ワールドクラスが手がける浄水ピッチャー「Miz-U」も、毎日の水をより身近で心地よいものにするために設計された製品だ。日本の高品質な水道水を活かしながら、注いだ水をよりまろやかに、より飲みやすく整える。ペットボトルのように重い荷物を運ぶ必要もなく、冷蔵庫から取り出してそのまま注げる手軽さは、こまめな水分補給を続けたいシニア世代の暮らしにも寄り添う。「飲みやすい水が、いつもそこにある」——その小さな環境の違いが、かくれ脱水を防ぐ習慣の土台になる。
まとめ——脱水予防は「気づき」と「仕組み」の両輪で
高齢者の脱水は、本人の意志や努力だけでは防ぎきれない。渇きを感じにくく、水分の貯金も少ないという体の変化は、加齢に伴う自然なものだからだ。だからこそ大切なのは、二つのアプローチを組み合わせることだ。一つは、周囲が客観的なサインに「気づく」こと。もう一つは、渇きに頼らず時間を決めて飲む「仕組み」を生活に組み込むことだ。

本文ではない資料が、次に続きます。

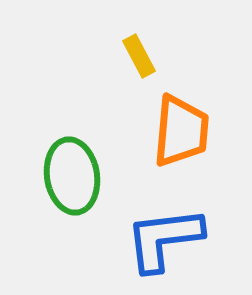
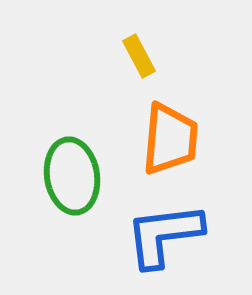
orange trapezoid: moved 11 px left, 8 px down
blue L-shape: moved 4 px up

そしてその仕組みを長く続けるためには、「飲みたくなる水」という土台が欠かせない。おいしいと感じる一杯を、いつでも手の届く場所に。その小さな工夫の積み重ねが、見えない脱水から大切な家族を守る、確かな備えになる。今日のコップ1杯を、ぜひ「決めたタイミング」で。それが、かくれ脱水を遠ざける最も身近な一歩だ。
Qなぜ高齢になると脱水しやすくなるのですか?
加齢により体内の水分を蓄える筋肉量が減り、体水分量の比率が若い頃の約60%から50%前後まで低下します。さらに、のどの渇きを感じる感覚(口渇中枢の感受性)が鈍くなり、腎臓の水分保持能力も落ちるため、自覚のないまま脱水が進む「かくれ脱水」に陥りやすくなります。

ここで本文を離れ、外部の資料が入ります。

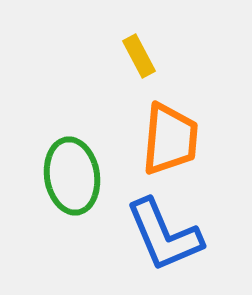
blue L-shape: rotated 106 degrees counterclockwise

Q高齢者は1日にどれくらいの水分を摂ればよいですか?
食事に含まれる水分を除き、飲み物として1日あたり1,000〜1,500ml程度が一つの目安です。ただし持病や服薬状況によって適量は異なるため、心臓・腎臓の疾患がある場合は必ず主治医に確認してください。一度に大量に飲むより、コップ1杯を1日6〜8回に分けて飲む方が体に吸収されやすくなります。
Qかくれ脱水のサインにはどんなものがありますか?
口の中や舌が乾く、皮膚の張りがなくなる(手の甲をつまむと戻りが遅い)、尿の色が濃い・量が少ない、微熱、なんとなく元気がない・ぼんやりするといったサインがあります。高齢者は典型的な「のどの渇き」を訴えないことが多いため、周囲が変化に気づくことが重要です。
Q水分補給を習慣化するにはどうすればよいですか?
起床時・食事ごと・入浴前後・就寝前など「飲むタイミング」をあらかじめ決めておくと、のどの渇きに頼らず確実に水分を摂れます。手の届く場所に常に飲み物を置く、おいしいと感じる水を用意するといった工夫も継続につながります。